A: Saved layouts persist and can be restored from View → Layouts. When you restore a layout, the Terminal recreates the tab and pane arrangement. If the associated saved sessions exist, they reconnect automatically. Unsaved layouts (ad-hoc splits) are lost when you close the application.
Q: What are tab groups and how do I use them?
A: Tab groups let you organize related tabs together. Select multiple tabs (Cmd/Ctrl+click), right-click, and select Create Tab Group. Groups can be collapsed to save tab bar space, color-coded, and used for scoped Multi-Send. Tab groups are session-specific and are not saved with layouts.

Troubleshooting

Layout Not Restoring Correctly

Symptom: Saved layout opens but panes are empty or show local shells instead of device sessions.

Cause: The saved sessions referenced in the layout have been deleted or renamed.
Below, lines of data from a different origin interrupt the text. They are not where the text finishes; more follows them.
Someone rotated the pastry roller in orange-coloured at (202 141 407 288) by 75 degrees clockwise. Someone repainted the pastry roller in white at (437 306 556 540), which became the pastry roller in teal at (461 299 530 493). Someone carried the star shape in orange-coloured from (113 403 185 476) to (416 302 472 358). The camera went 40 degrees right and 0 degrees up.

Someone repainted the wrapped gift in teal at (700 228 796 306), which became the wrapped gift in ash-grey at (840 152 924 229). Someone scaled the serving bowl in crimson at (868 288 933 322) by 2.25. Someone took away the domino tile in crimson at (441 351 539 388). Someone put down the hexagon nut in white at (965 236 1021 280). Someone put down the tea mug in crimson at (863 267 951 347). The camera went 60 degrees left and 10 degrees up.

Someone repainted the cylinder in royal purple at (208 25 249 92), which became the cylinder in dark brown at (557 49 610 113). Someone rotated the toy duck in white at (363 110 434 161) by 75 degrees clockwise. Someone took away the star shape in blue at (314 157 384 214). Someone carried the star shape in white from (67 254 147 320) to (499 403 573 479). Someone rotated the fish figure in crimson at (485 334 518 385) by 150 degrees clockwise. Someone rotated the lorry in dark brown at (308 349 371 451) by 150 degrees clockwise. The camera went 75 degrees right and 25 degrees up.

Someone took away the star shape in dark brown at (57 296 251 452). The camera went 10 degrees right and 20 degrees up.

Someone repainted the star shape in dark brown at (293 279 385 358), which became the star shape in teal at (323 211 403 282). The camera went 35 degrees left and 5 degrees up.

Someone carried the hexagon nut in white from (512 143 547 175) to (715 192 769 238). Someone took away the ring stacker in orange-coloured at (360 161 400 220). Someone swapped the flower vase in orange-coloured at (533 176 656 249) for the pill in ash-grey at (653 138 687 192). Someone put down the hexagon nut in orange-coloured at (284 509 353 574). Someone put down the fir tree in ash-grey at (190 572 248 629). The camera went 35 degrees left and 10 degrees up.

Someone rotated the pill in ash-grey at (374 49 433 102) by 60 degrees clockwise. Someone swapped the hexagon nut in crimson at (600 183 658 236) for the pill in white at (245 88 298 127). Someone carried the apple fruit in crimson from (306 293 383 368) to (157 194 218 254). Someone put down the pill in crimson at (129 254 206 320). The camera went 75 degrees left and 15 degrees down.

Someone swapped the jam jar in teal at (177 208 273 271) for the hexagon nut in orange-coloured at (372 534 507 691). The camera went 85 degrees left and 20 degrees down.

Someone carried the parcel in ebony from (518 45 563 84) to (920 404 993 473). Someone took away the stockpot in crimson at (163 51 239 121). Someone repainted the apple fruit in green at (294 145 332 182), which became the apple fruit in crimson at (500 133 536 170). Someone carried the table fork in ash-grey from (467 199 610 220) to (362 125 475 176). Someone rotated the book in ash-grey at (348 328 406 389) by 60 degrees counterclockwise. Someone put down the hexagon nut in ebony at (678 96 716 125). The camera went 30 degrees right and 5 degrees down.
Solution: Re-save the sessions, then update the layout by arranging the panes and saving the layout again with the same name.

Panes Too Small to Use

Symptom: A pane is so narrow or short that the terminal text is unreadable.

Cause: Too many splits in a small window, or a divider was dragged too far.

Solution: Double-click the divider to reset to equal sizes. Close panes you do not need with Cmd+Shift+W / Ctrl+Shift+W. Consider using multiple tabs instead of many panes if your screen is small.

Focus Stuck in Wrong Pane

Symptom: Keyboard input goes to a pane you did not intend.

Cause: The active pane did not update when you expected it to.

Solution: Click directly in the desired pane to focus it, or use Cmd+] / Ctrl+] to cycle through panes. The active pane has a highlighted border.

Tab Colors Not Visible

Symptom: Assigned tab colors are not showing in the tab bar.

Cause: Some themes have styling that obscures tab color indicators.

Solution: Try switching to a different terminal theme in Settings → Appearance. Tab colors appear as a colored bar at the bottom of the tab.